Stance Detection and Automated Labeling of Twitter Users for Analysis of Controversial Political Events
Social media has become a relevant platform for the expression and debate of political ideas in today's society. These platforms allow users to share their opinions, comments, and critiques on political subjects, resulting in a vast amount of generated data. Analyzing this data using computational and statistical methods can help measure public opinion on these subjects, providing valuable insights for government institutions, organizations, and researchers. Stance detection is an automated process that identifies the alignment of individuals or groups towards specific topics using text analysis and machine learning techniques, making it an essential tool for understanding preferences and opinions. However, existing methods in the literature often rely on manual labeling and fail to label the majority of users participating in the discussion. Additionally, many existing models in the literature address each topic in isolation, disregarding the potential interdependence between them, which can be significant in various applications and over time.

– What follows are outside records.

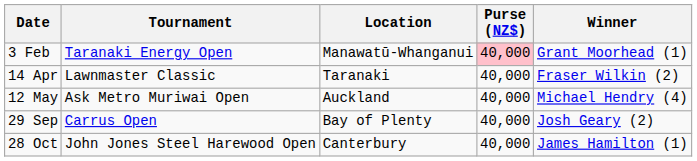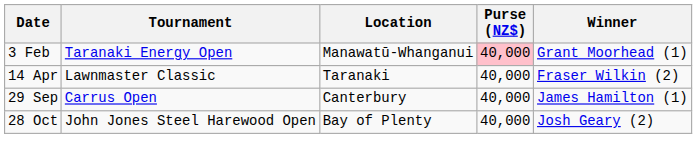- row: 12 May | Ask Metro Muriwai Open | Auckland | 40,000 | Michael Hendry (4)
29 Sep | Location: Bay of Plenty -> Canterbury
29 Sep | Winner: Josh Geary (2) -> James Hamilton (1)
28 Oct | Location: Canterbury -> Bay of Plenty
28 Oct | Winner: James Hamilton (1) -> Josh Geary (2)
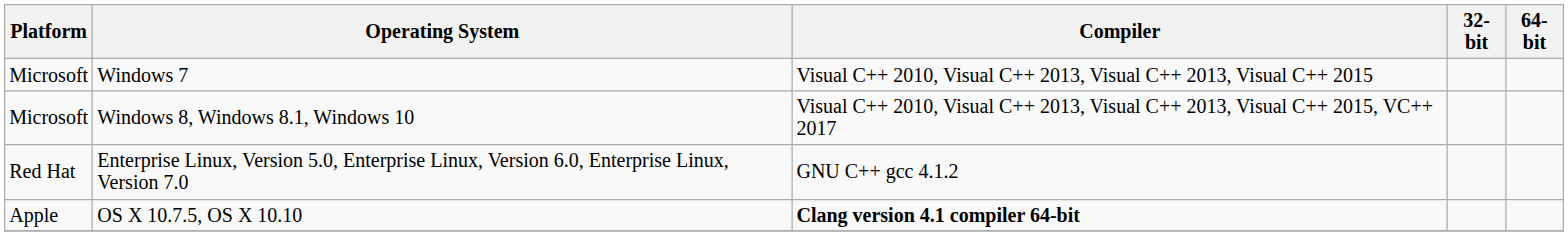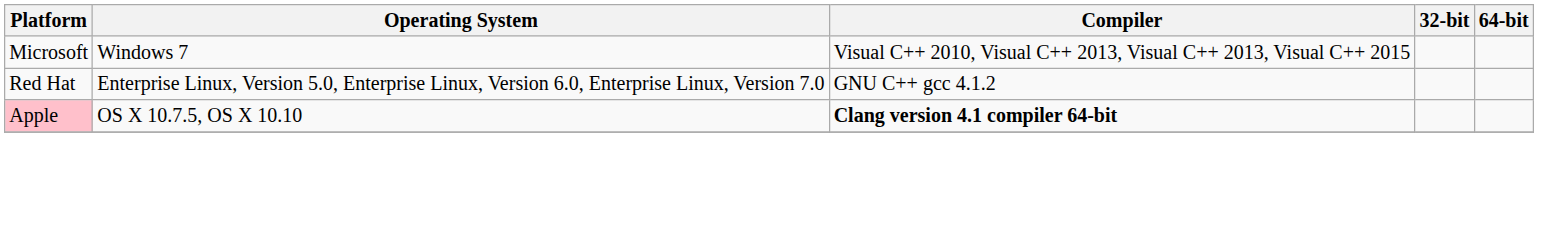- row: Microsoft | Windows 8, Windows 8.1, Windows 10 | Visual C++ 2010, Visual C++ 2013, Visual C++ 2013, Visual C++ 2015, VC++ 2017
OS X 10.7.5, OS X 10.10 | Platform: no background -> pink background
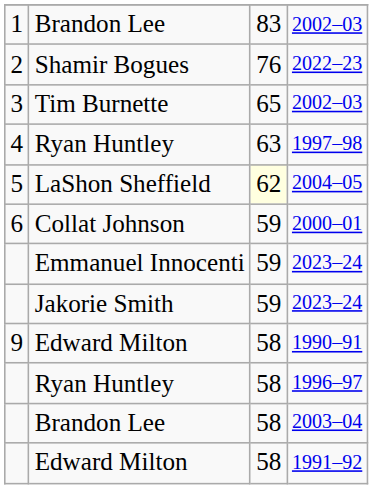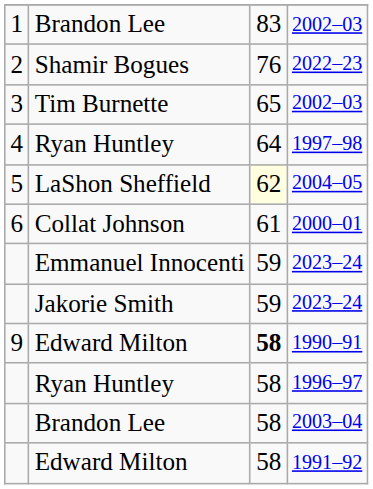1997–98 | column 3: 63 -> 64
2000–01 | column 3: 59 -> 61
1990–91 | column 3: normal -> bold
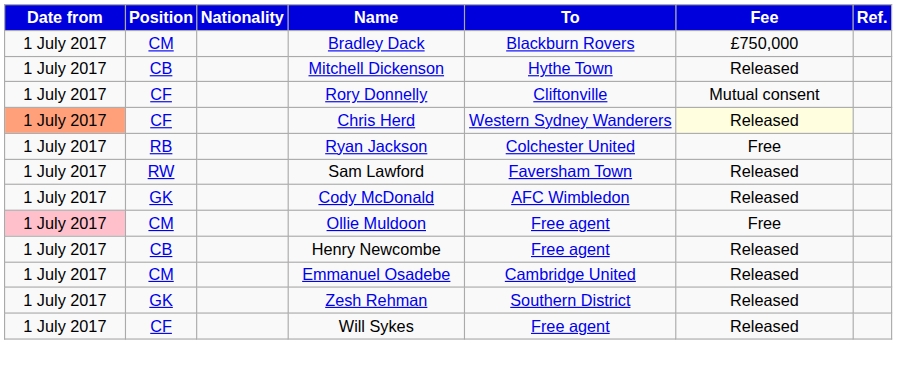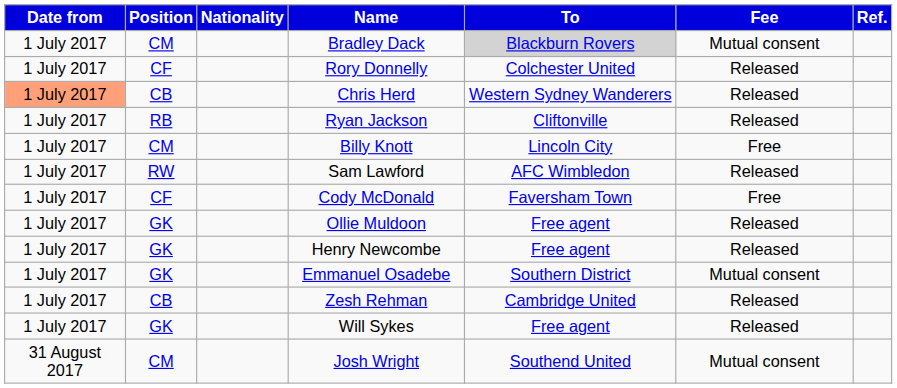Bradley Dack | To: no background -> lightgrey background
Bradley Dack | Fee: £750,000 -> Mutual consent
- row: 1 July 2017 | CB | Mitchell Dickenson | Hythe Town | Released
Rory Donnelly | To: Cliftonville -> Colchester United
Rory Donnelly | Fee: Mutual consent -> Released
Chris Herd | Position: CF -> CB
Chris Herd | Fee: lightyellow background -> no background
Ryan Jackson | To: Colchester United -> Cliftonville
Ryan Jackson | Fee: Free -> Released
+ row: 1 July 2017 | CM | Billy Knott | Lincoln City | Free
Sam Lawford | To: Faversham Town -> AFC Wimbledon
Cody McDonald | Position: GK -> CF
Cody McDonald | To: AFC Wimbledon -> Faversham Town
Cody McDonald | Fee: Released -> Free
Ollie Muldoon | Date from: pink background -> no background
Ollie Muldoon | Position: CM -> GK
Ollie Muldoon | Fee: Free -> Released
Henry Newcombe | Position: CB -> GK
Emmanuel Osadebe | Position: CM -> GK
Emmanuel Osadebe | To: Cambridge United -> Southern District
Emmanuel Osadebe | Fee: Released -> Mutual consent
Zesh Rehman | Position: GK -> CB
Zesh Rehman | To: Southern District -> Cambridge United
Will Sykes | Position: CF -> GK
+ row: 31 August 2017 | CM | Josh Wright | Southend United | Mutual consent
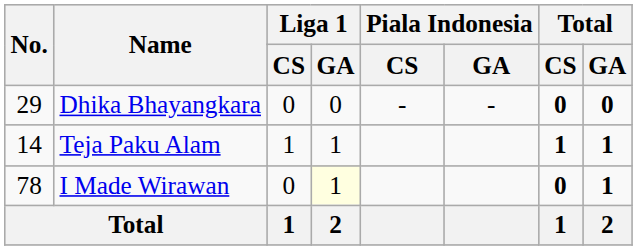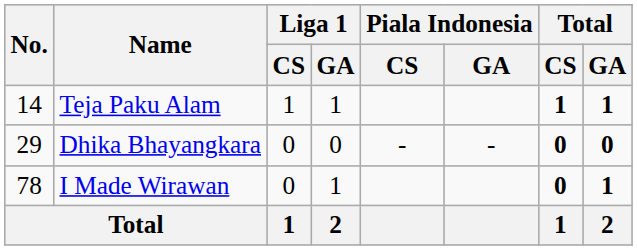rows swapped: Teja Paku Alam <-> Dhika Bhayangkara
I Made Wirawan | Liga 1 / GA: lightyellow background -> no background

Considering these limitations, the main objective of this thesis was to develop and evaluate an automated computational method for stance detection and labeling of Twitter users regarding controversial political topics discussed in Brazil, with minimal human intervention, regardless of the user's level of participation in the discussion, over a specific period, and considering the potential interdependence between topics.

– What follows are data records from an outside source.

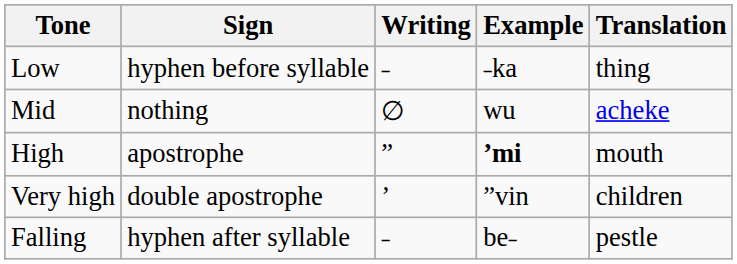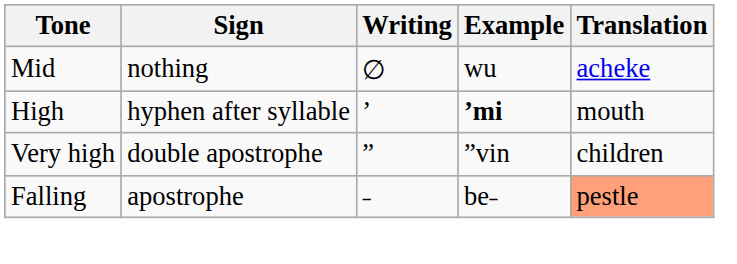- row: Low | hyphen before syllable | ˗ | ˗ka | thing
High | Sign: apostrophe -> hyphen after syllable
High | Writing: ˮ -> ʼ
Very high | Writing: ʼ -> ˮ
Falling | Sign: hyphen after syllable -> apostrophe
Falling | Translation: no background -> lightsalmon background
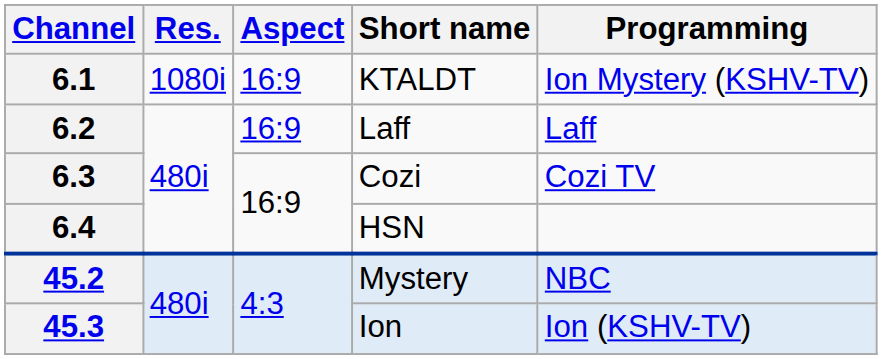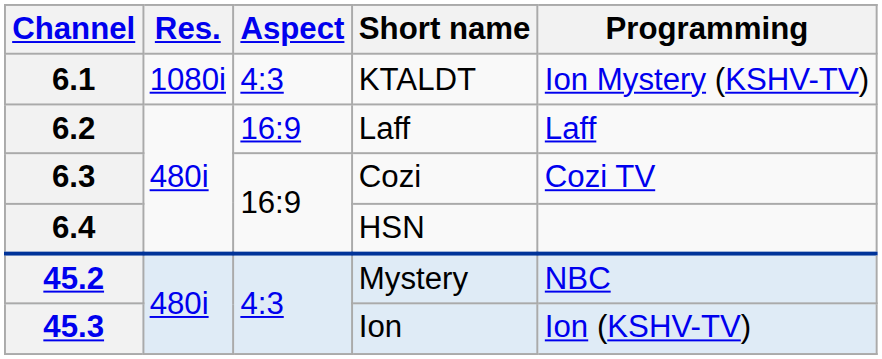6.1 | Aspect: 16:9 -> 4:3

The developed method integrated unsupervised and minimally supervised computational approaches, considering social factors such as homophily and network structure. It consisted of three main steps: (i) adapting an unsupervised technique for stance detection to clusters of Brazilian Portuguese-speaking Twitter users regarding a controversial and polarized topic; (ii) individual automatic labeling of hundreds of thousands of users using a combination of label assignment and valence score calculation; (iii) measuring engagement levels and balance to characterize the behavior of labeled users in the events.

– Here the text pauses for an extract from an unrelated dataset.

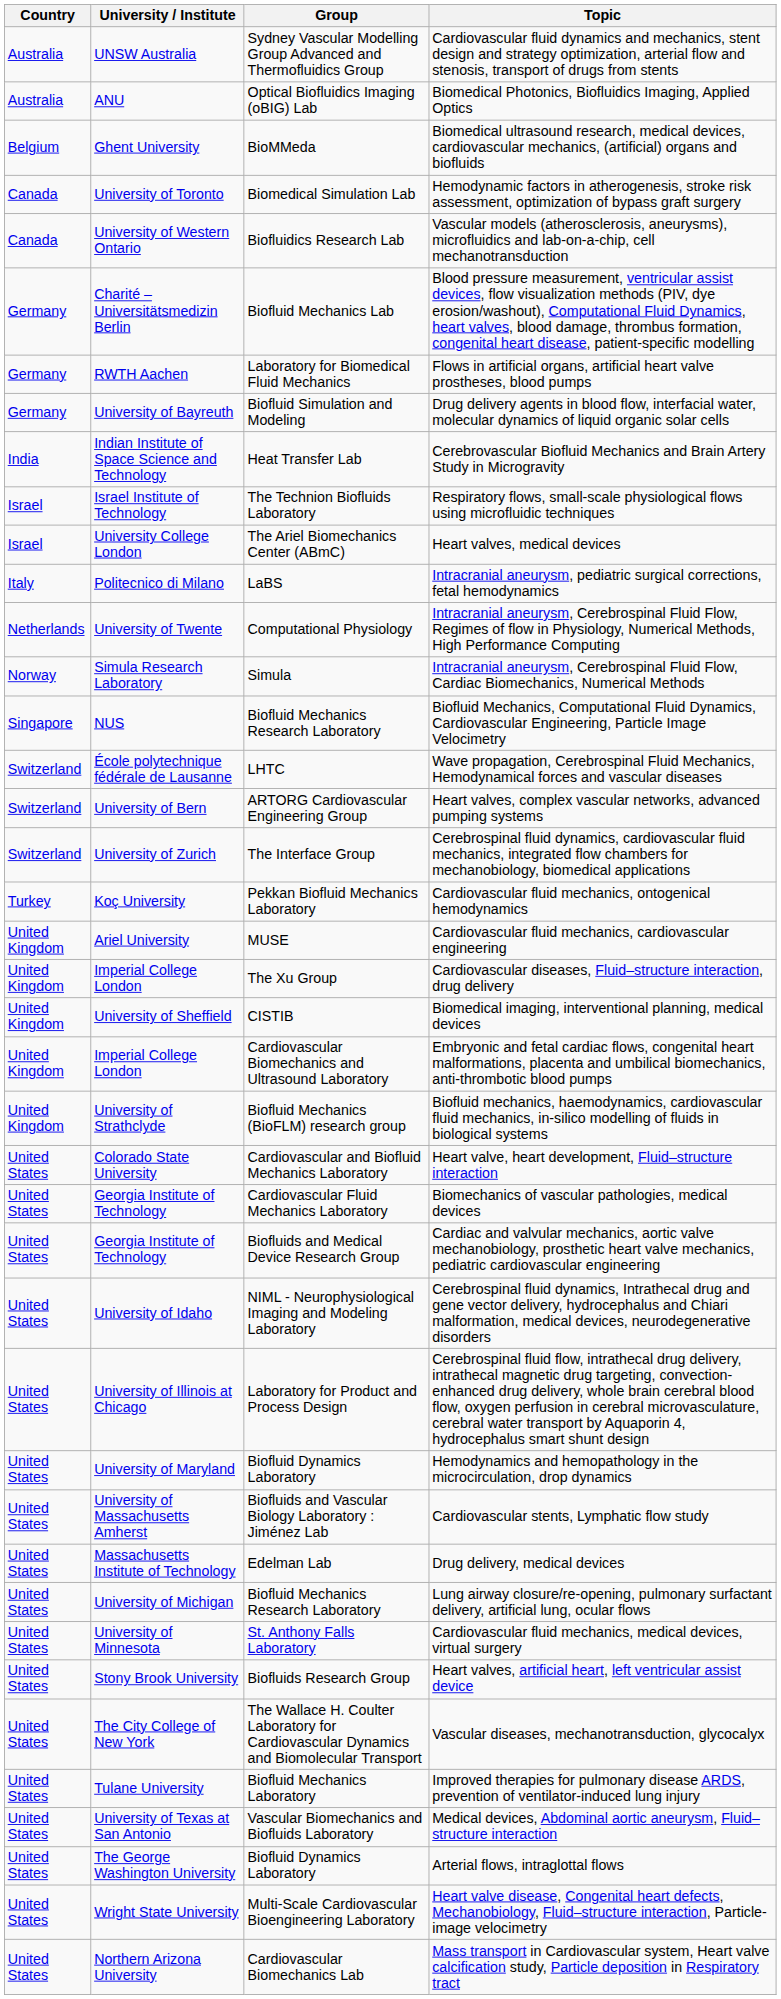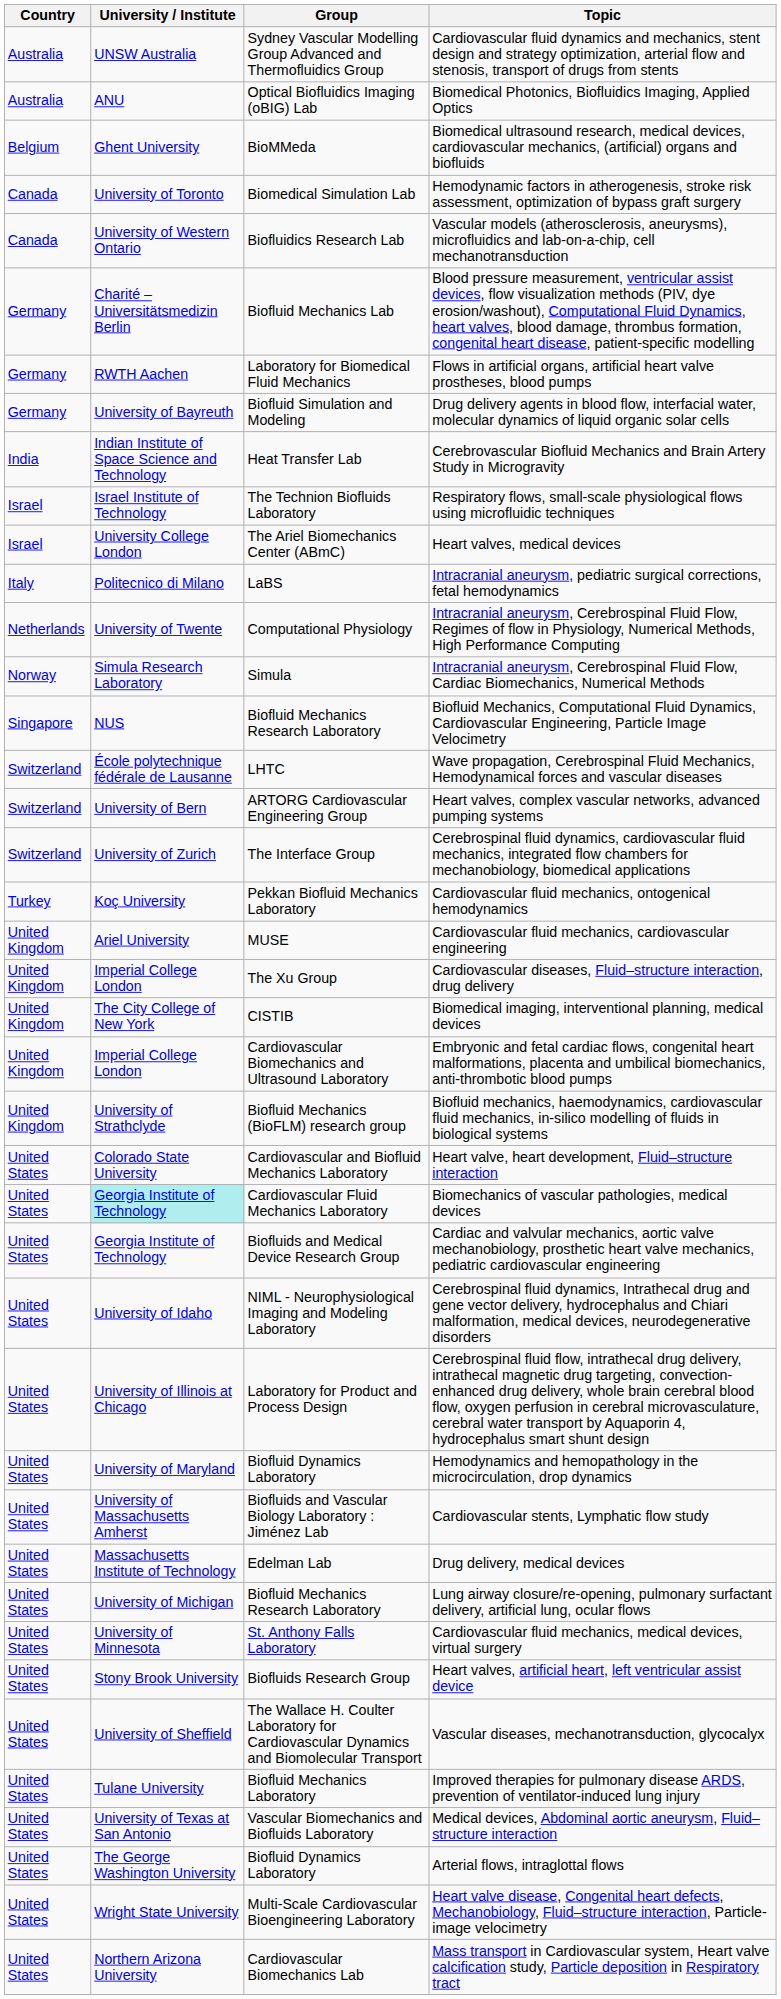Biomedical imaging, interventional planning, medical devices | University / Institute: University of Sheffield -> The City College of New York
Biomechanics of vascular pathologies, medical devices | University / Institute: no background -> paleturquoise background
Vascular diseases, mechanotransduction, glycocalyx | University / Institute: The City College of New York -> University of Sheffield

The method was successfully applied and evaluated on three politically controversial topics: the COVID-19 Parliamentary Inquiry, distrust in the security of electronic voting machines, and the 2022 Brazilian presidential elections. Our results showed that the proposed method is highly effective, assigning labels to over 90% of the users in the evaluated datasets. Furthermore, by analyzing the temporal dimension of the collected data and the users' stances over time, it was also possible to characterize the behavior of individuals belonging to each opposing group.